Rob provided a useful example also, that “no off-the-shelf algorithm will know that you’re going to run a flash sale at 2pm tomorrow. You will see better performance if you increase your bids and your budgets to coincide with this. To do that, you need full control.”
3 How can we best align on governance? [Liely Bullock, Ebiquity]
Liely Bullock pointed out that not all brands will have in-housed contracts, and even fewer will have in-house hands on keyboards. She recommended discussing your objectives for transparency with your partners. “There is a big difference between transparency after the event and governance. We’re increasingly seeing brands educating themselves, writing governance guides to ensure their vendors know how they should be running things.”
4 How does your tracking technology work? [Catherine Dunkerley, PWC]
Catherine Dunkerley made the important assertion that, “third-party cookies are going away, not tracking technology. It's your responsibility to know what happens in your own tech stack, and it’s not okay to say that you didn’t know how a partner was operating.” In the scenario where something does go wrong, she asserts that “any reputational damage would not be on the adtech vendor, but on the publisher and the brand.” It’s therefore of the utmost importance to understand the workings of your partners’ technology.
5 What transparency can you provide? [Wayne Blodwell, TPA]

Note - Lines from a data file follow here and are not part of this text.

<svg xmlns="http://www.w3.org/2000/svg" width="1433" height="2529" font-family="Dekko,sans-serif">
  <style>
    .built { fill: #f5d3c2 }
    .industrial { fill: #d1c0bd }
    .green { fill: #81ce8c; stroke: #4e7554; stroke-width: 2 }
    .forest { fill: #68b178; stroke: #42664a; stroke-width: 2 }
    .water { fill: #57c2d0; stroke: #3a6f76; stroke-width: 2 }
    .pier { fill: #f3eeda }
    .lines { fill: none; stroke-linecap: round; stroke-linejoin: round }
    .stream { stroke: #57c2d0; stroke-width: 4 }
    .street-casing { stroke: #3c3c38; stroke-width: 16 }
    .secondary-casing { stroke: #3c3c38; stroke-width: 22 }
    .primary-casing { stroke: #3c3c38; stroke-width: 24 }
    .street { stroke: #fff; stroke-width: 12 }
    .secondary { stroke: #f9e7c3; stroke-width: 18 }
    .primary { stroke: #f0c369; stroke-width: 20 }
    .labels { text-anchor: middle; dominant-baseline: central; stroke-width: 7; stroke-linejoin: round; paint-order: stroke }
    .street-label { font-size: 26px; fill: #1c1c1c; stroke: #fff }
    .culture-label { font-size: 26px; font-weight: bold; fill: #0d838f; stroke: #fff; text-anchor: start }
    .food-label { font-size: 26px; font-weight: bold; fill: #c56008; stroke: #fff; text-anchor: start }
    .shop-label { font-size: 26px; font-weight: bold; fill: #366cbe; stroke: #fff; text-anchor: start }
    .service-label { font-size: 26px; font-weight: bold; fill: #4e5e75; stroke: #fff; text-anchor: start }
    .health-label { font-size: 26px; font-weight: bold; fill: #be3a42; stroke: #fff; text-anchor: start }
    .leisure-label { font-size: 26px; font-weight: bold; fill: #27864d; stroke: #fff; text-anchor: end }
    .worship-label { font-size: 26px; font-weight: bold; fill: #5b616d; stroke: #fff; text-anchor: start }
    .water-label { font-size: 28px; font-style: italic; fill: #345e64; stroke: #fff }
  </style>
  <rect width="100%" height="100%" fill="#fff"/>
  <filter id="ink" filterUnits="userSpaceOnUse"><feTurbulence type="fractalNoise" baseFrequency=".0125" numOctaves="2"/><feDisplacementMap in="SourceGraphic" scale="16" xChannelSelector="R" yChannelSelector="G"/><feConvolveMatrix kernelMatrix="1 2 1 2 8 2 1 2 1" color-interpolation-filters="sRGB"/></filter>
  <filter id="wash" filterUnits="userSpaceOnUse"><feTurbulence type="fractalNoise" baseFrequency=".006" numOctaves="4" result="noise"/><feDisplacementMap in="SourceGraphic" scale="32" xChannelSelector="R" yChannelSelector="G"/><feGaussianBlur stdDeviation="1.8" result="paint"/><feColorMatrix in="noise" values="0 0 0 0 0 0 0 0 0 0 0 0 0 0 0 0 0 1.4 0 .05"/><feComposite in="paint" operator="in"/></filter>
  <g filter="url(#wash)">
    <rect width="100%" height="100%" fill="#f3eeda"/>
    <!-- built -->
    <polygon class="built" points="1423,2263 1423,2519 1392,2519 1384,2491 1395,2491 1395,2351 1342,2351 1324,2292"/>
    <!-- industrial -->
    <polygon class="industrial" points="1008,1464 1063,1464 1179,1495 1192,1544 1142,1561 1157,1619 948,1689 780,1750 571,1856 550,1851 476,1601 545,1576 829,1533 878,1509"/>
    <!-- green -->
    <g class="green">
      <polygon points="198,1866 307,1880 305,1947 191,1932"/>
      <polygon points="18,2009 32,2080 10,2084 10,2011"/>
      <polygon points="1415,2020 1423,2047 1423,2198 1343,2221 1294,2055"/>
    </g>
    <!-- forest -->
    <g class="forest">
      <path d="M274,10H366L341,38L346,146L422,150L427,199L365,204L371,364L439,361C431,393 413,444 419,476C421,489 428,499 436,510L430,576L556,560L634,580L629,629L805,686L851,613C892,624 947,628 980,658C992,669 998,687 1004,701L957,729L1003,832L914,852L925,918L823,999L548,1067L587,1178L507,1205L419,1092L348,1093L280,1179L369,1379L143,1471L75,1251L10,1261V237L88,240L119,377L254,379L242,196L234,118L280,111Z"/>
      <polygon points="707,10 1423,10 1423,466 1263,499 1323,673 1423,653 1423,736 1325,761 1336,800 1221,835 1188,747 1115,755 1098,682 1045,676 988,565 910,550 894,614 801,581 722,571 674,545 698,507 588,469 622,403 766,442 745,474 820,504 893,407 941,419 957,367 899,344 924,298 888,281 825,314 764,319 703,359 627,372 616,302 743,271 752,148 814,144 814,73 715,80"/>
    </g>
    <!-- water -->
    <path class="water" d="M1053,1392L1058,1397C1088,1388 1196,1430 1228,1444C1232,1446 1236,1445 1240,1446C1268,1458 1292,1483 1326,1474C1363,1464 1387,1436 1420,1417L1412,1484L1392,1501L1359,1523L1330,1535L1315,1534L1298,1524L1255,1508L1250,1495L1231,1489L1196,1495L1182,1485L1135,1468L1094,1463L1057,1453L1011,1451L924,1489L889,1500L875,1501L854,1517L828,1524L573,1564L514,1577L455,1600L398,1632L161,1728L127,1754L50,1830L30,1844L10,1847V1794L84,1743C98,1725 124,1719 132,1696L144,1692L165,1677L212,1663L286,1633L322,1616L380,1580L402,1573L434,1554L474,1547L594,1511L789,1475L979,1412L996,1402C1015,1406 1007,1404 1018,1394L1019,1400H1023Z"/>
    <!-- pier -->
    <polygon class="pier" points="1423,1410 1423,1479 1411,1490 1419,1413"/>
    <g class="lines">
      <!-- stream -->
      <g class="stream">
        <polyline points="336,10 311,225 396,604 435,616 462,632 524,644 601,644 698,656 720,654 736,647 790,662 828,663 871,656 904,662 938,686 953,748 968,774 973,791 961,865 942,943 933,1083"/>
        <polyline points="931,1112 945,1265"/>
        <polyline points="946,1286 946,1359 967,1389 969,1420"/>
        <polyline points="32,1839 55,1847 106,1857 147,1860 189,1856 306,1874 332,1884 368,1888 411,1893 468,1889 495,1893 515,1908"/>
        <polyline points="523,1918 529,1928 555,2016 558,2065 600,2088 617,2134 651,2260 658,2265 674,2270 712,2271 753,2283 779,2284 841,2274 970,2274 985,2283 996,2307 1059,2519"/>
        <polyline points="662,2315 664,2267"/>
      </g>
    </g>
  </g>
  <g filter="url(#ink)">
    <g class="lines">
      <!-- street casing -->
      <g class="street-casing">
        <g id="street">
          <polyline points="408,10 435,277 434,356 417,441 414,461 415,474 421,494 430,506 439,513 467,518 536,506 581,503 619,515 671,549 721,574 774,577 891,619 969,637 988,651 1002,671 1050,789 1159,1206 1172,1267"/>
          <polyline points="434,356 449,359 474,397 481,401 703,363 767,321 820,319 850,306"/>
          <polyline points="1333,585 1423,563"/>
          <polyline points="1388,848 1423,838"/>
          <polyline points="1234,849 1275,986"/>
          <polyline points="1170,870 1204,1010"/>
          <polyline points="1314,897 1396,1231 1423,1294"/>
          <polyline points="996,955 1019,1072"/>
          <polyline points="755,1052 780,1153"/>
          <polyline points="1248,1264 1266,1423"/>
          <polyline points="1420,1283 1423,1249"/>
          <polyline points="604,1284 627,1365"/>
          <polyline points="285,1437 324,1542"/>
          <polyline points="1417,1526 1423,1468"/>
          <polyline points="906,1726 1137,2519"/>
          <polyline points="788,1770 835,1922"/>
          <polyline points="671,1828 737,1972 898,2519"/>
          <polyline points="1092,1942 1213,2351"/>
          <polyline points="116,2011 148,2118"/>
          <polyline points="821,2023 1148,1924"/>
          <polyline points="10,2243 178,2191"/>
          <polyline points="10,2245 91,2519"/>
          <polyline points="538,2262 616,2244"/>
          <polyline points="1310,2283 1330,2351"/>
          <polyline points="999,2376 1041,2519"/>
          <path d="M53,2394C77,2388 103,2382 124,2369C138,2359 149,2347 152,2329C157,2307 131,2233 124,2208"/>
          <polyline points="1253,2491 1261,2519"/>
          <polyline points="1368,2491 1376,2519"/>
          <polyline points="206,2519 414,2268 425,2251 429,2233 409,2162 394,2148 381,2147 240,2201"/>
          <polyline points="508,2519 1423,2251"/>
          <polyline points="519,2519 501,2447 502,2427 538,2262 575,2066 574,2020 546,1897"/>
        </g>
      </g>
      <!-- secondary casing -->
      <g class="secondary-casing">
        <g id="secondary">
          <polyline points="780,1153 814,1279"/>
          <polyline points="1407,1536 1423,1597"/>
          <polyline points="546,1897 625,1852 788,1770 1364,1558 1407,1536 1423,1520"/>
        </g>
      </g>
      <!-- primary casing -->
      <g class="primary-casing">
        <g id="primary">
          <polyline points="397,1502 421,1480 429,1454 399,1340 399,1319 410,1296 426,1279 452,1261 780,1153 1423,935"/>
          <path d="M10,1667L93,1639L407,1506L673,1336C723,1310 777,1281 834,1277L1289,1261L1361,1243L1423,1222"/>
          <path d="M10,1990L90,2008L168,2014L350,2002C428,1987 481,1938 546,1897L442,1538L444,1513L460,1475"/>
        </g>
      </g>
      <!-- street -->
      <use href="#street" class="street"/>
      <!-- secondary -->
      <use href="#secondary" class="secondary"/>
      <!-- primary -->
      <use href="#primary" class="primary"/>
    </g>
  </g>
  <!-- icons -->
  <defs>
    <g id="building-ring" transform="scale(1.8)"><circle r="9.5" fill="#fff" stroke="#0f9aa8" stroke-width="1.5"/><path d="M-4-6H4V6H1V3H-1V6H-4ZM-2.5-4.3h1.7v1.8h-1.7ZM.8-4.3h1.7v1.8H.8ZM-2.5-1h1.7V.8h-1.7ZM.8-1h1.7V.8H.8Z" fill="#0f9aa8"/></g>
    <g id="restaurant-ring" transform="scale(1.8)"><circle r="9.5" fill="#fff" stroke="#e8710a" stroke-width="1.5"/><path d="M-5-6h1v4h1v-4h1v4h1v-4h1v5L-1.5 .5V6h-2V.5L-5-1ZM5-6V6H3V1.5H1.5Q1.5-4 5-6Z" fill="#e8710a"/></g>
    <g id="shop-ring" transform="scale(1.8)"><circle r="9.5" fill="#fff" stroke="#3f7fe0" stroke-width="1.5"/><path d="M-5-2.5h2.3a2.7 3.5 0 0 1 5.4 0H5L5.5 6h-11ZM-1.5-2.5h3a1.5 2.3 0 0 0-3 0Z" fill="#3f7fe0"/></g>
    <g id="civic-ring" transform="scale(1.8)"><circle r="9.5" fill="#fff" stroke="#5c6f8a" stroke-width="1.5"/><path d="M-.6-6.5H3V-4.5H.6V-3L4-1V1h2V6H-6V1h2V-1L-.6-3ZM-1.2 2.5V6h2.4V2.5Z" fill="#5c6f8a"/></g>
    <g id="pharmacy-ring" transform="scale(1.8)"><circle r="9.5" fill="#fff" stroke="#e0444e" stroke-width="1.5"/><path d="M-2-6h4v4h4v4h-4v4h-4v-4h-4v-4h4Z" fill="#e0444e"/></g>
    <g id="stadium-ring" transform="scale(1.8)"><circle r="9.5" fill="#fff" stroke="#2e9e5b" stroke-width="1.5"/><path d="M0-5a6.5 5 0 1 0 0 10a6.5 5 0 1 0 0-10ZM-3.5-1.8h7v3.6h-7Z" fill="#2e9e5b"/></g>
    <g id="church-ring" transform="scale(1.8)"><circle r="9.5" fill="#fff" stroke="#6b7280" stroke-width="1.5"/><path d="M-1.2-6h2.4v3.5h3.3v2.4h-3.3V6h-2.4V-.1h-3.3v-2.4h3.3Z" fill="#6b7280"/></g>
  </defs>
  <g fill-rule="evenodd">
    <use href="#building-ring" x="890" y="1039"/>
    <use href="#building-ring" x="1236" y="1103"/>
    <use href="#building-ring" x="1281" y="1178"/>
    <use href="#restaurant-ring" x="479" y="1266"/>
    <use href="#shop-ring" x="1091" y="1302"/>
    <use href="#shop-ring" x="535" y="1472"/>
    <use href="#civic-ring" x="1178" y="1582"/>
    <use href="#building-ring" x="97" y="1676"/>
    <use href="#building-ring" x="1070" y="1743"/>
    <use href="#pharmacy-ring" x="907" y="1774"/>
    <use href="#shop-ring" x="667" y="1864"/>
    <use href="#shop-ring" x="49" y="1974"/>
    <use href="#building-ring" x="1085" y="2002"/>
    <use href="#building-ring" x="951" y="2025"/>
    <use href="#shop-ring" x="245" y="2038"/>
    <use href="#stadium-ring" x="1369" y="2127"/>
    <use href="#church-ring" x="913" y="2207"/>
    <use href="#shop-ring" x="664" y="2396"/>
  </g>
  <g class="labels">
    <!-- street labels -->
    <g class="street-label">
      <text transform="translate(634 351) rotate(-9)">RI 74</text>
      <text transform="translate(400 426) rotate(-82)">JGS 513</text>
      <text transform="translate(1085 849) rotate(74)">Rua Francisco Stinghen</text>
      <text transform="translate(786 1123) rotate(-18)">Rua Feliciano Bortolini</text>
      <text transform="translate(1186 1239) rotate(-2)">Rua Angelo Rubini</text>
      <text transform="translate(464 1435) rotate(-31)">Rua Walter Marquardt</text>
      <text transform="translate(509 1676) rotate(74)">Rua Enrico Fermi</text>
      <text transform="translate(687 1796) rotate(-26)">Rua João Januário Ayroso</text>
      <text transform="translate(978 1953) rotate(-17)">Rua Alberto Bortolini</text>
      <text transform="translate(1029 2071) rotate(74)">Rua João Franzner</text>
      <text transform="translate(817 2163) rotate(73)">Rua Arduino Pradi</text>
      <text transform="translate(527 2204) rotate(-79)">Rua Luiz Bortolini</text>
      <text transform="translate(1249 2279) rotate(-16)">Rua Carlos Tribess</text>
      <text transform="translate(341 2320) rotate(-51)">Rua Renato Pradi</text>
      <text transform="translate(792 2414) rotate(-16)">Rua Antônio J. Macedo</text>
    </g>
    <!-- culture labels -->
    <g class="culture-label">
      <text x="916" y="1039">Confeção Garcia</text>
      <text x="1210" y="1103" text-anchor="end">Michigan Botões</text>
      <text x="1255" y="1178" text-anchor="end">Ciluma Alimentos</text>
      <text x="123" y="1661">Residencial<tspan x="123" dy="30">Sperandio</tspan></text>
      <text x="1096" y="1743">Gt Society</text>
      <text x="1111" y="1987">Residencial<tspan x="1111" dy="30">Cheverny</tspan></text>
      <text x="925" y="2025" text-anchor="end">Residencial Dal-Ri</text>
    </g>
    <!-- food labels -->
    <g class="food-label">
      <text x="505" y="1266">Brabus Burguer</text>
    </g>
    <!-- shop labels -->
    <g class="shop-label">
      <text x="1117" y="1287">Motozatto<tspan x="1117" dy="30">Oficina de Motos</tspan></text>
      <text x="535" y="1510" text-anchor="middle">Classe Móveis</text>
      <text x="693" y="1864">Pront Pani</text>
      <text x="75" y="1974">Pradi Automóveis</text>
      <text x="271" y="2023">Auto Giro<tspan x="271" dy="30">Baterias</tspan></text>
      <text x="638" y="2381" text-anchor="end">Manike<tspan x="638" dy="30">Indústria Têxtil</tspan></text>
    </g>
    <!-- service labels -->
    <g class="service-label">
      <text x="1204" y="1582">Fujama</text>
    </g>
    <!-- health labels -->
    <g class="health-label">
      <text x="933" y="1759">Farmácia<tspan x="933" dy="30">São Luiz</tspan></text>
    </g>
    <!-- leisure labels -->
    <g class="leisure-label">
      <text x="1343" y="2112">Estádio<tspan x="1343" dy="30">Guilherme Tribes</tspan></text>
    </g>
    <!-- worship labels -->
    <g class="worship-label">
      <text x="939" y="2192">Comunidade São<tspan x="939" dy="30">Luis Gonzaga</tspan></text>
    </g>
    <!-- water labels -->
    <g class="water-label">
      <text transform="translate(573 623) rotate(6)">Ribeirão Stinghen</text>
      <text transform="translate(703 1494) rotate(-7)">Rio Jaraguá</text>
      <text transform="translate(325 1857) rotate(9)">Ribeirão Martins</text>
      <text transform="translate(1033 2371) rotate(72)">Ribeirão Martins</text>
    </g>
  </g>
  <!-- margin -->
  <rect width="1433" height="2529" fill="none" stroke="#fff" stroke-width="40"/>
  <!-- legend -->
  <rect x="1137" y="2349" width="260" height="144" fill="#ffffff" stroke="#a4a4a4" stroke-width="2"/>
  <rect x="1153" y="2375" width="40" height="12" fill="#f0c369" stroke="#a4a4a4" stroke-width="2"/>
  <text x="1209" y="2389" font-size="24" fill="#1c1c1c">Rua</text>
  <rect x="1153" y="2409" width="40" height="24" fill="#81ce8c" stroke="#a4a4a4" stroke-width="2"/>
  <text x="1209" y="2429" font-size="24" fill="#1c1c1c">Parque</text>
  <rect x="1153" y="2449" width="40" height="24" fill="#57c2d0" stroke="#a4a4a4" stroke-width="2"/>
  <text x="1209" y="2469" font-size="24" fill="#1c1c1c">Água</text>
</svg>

Demands for greater transparency have often been interchangeable with demands for lower pricing, or for transparency for transparency’s sake. What sophisticated brands are now interested in, though, is transparency as a mechanism for gaining competitive advantage. Wayne Blodwell suggested that advanced brands are looking at their partners and “wanting to reward good behaviour, and penalise bad - rather than simply reducing costs.” He said that “brands who don’t have transparent access to their data can’t know truthfully what’s going on, and they can’t assess their choices clearly.”
This is a challenging time to be a brand. With many tough questions for brands to answer and align on internally, before they even start grilling their current or potential partners. However, by being bold, and doing the work to know the right questions to ask - and acting on the answers that you get, there has never been a more open playing field.